I found a couple of months old, opened bag of hasbean coffee in one of my drawers and rather than bin it I tried it. It obviously isn't fresh and that was very evident smelling it out of the bag. Anyhow I made an Aeropress of it and I was remarkably surprised at just how good it was. Obviously what's not surprising is it knocks spots off any supermarket or chain bought coffee. So this got me thinking.

What is the oldest coffee you've drank and enjoyed. I mean since introduction to good coffee.


----------



## Beanosaurus (Jun 4, 2014)

CoffeeJohnny said:


> ...What is the oldest coffee you've drank and enjoyed. I mean since introduction to good coffee.


I have a doomsday coffee tin where any leftovers get chucked in there for when I get caught short, its probably the most complex blend of components known to man with varying degrees of staleness - some beans are genuinely months old... :/

Had a couple of palatable pour overs and some alright aeropresses, but rarely ever brew anything out of it as nowadays I ensure a constant supply of fresh and rested stuff.

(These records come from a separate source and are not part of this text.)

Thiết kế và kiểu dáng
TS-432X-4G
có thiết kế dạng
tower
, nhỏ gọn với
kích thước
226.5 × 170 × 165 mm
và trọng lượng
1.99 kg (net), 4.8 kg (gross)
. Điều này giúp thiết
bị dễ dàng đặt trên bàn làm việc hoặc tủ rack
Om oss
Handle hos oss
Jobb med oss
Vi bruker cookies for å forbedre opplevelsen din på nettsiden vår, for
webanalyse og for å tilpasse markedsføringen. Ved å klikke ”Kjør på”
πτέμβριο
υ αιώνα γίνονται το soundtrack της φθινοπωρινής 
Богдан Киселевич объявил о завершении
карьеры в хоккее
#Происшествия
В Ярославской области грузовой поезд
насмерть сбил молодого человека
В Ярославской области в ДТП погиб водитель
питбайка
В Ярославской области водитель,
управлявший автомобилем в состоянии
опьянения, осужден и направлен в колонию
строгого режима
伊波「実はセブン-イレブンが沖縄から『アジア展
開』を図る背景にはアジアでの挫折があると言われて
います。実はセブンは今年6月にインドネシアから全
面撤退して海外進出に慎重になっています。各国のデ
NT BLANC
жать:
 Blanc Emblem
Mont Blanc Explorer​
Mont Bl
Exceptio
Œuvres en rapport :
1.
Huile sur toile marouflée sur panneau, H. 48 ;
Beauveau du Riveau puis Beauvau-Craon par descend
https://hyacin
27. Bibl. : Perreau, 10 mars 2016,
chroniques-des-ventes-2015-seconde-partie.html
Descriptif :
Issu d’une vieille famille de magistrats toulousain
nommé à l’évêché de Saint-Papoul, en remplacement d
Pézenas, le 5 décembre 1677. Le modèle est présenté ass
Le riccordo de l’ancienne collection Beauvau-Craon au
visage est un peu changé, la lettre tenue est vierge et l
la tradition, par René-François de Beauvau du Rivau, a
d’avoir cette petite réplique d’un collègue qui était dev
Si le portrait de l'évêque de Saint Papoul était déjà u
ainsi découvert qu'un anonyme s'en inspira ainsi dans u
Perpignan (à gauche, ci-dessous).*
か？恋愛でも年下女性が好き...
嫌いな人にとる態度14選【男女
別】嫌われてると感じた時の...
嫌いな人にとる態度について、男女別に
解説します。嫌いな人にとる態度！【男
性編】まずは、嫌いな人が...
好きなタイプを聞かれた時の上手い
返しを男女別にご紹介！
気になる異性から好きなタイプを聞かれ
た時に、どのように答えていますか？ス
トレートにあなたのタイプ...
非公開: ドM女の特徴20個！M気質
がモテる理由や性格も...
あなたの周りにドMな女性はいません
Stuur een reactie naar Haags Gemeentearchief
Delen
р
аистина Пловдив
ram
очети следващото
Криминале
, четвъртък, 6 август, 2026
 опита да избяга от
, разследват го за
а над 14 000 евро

I will say though that I've had acceptably good pourover from beans that are around 2+ months old.


----------



## Steve7 (Dec 19, 2014)

If you think it tastes nice, who cares how old it is


----------



## CoffeeJohnny (Feb 28, 2011)

That's the point I've binned remnants of a bag before and in truth I've wasted perfectly good coffee.


----------



## Steve7 (Dec 19, 2014)

I have some 5 year old greens I'm the garage. I am going to see what happens when I roast...


----------



## froggystyle (Oct 30, 2013)

What do you roast on?


----------



## Steve7 (Dec 19, 2014)

froggystyle said:


> What do you roast on?


Tuesday.

And a hottop


----------



## froggystyle (Oct 30, 2013)

Only Tuesday!


----------